I’ve been fascinated by the body for as long as I can remember. I started dance classes at two and a half years old — long before I had the language or understanding to explain what I was feeling — but I always sensed that the body was saying something. Movement was my first teacher. It showed me that expression, emotion, and awareness often begin long before thought.


Years later, I started to see the same pattern — both in my personal yoga practice and in my students: the body is always communicating, but most of us were never taught how to listen.


The body speaks through sensation — a tightening in the chest, a deepening breath, a wave of fatigue, a burst of energy, a subtle sense of ease, or a quiet feeling of resistance. These signals aren’t random; they are information. Yet many of us grow up learning how to think, analyze, perform, and push forward without ever learning how to interpret what the body is saying along the way.


Over time, we often become skilled at overriding these messages. We push through exhaustion, ignore tension, stay in stressful environments longer than feels sustainable, or try to “think our way” out of emotional experiences that are actually asking to be felt and processed.


When the quieter signals go unheard, the body doesn’t stop communicating — it simply begins speaking louder, sometimes through chronic tension, persistent fatigue, anxiety, or a sense of disconnection we can’t quite explain.


This isn’t because the body is malfunctioning.
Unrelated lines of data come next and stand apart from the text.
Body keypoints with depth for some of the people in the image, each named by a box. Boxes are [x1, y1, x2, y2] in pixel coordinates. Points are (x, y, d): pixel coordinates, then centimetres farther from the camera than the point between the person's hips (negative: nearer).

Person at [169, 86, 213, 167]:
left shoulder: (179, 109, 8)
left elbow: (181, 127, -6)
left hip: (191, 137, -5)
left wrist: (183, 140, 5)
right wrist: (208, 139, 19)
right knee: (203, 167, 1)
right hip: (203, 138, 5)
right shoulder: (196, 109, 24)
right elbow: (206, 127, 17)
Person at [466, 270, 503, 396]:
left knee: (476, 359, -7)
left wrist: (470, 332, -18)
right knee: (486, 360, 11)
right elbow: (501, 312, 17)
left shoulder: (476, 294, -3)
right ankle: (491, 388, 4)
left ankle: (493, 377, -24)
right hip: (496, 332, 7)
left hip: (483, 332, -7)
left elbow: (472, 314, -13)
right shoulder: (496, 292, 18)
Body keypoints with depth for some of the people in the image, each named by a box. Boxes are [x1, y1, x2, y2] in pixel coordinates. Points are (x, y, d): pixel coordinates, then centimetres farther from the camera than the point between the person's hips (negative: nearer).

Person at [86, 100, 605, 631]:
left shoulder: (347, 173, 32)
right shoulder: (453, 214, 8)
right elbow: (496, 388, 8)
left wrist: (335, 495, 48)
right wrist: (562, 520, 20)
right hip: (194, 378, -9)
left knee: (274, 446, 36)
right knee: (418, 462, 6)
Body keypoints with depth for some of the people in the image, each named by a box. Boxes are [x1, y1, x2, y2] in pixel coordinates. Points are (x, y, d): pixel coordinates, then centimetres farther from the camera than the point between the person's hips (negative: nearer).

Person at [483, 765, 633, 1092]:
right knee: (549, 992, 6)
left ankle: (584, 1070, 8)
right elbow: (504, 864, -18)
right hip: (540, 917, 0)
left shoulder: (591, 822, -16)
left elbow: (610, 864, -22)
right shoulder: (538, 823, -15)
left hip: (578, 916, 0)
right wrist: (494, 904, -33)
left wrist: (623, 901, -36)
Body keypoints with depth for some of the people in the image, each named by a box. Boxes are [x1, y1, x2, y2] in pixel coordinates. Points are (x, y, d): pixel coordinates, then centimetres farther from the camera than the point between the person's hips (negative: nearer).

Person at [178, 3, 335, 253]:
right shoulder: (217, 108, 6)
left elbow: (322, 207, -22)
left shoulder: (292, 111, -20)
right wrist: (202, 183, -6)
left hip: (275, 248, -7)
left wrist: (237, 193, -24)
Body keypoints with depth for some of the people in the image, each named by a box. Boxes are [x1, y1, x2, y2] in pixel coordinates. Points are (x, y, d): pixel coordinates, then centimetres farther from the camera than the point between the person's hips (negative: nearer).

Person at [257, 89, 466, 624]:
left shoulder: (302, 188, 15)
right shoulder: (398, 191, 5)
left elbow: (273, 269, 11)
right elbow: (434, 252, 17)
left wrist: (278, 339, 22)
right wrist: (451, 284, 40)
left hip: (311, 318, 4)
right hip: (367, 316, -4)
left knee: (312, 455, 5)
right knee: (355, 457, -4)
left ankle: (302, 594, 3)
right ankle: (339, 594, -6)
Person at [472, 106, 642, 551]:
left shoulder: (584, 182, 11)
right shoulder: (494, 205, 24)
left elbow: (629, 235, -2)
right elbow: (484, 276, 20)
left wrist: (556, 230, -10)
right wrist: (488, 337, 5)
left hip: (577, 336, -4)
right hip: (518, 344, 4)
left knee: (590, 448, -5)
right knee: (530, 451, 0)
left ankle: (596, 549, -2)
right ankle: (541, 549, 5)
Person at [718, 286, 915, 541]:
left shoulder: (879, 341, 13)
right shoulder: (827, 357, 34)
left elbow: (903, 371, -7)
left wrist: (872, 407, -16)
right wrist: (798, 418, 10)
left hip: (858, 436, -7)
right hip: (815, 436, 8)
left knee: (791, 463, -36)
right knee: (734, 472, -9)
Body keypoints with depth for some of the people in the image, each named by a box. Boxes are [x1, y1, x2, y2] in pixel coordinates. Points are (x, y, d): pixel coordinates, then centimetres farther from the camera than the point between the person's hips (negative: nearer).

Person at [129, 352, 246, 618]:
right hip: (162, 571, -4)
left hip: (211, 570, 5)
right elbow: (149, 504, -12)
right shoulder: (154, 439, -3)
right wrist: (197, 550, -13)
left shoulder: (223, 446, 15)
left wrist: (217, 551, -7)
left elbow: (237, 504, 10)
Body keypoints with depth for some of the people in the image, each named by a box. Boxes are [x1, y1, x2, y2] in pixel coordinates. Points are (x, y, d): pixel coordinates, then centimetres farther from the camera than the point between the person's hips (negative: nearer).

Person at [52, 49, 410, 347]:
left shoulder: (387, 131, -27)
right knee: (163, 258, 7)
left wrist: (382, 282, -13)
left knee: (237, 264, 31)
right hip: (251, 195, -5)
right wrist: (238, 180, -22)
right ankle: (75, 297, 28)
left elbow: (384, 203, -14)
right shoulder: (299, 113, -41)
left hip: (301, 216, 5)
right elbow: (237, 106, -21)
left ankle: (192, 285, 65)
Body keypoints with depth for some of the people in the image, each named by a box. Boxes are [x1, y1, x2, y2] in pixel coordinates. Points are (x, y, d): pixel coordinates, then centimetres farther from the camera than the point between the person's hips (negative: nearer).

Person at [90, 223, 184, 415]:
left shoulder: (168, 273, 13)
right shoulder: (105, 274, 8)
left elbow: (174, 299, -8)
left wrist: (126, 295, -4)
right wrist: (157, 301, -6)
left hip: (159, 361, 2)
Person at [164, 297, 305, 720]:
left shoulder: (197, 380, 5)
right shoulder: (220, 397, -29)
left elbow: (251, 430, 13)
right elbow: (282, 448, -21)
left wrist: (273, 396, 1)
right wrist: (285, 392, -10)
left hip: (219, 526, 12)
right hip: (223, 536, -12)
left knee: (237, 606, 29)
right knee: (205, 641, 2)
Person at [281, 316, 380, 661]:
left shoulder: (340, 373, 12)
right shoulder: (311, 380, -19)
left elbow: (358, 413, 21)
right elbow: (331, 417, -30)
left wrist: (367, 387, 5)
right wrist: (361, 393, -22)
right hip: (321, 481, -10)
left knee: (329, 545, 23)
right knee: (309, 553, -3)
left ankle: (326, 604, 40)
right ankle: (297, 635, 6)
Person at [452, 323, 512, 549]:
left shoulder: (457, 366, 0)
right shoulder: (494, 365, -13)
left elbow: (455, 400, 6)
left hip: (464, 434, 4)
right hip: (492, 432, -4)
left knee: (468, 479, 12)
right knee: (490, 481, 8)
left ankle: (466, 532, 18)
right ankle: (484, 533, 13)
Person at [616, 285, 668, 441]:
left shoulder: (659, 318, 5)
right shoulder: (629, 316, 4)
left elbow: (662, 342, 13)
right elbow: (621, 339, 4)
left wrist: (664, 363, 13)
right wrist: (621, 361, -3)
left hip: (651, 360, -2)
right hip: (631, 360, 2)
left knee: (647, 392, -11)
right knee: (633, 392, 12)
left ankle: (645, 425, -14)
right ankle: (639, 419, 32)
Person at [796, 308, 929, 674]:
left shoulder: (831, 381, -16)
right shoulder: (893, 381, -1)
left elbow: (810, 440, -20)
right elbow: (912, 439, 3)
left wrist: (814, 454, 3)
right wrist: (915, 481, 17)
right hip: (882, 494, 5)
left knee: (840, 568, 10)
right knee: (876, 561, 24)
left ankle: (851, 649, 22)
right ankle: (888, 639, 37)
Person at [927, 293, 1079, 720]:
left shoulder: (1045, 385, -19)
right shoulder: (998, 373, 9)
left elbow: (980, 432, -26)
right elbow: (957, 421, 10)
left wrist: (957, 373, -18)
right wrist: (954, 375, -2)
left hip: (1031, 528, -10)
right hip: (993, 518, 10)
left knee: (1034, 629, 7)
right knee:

It’s because the nervous system is constantly scanning the environment and adjusting the body accordingly. When something feels safe, breathing deepens, posture opens, digestion improves, and the mind becomes more flexible. When something feels overwhelming, muscles tighten, breath shortens, and attention narrows so the system can respond quickly. These responses are not flaws; they are intelligent adaptations designed to protect us.


The challenge is that many modern stressors aren’t short-lived. Instead of moments of activation followed by recovery, many of us live slightly braced for long periods of time. Without realizing it, tension becomes the baseline. And because we were never taught to notice these signals — or allow them to move through us — we begin to assume that this constant contraction is simply “how life is.”


Learning to listen to the body is not complicated, but it is unfamiliar for many people. It begins with small moments of awareness: noticing the breath, feeling the feet on the ground, sensing when the shoulders have lifted toward the ears, or recognizing the subtle shift that happens after a slow exhale. In my classes, I often watch students discover — sometimes for the first time — that their bodies have been offering guidance all along.


Listening also doesn’t mean forcing immediate change. Sometimes fatigue is asking for rest. Sometimes restlessness is asking for movement. Sometimes the body simply wants the experience to be felt rather than rushed past. Over time, this awareness becomes a form of internal guidance — helping us sense when activation is needed, when restoration is needed, and when the system is naturally ready to move between the two.


The body has always been communicating.And what isn’t felt… often repeats.


The practice is simply learning how to listen — and trusting that these signals were never working against us, but quietly guiding us back toward rhythm the entire time.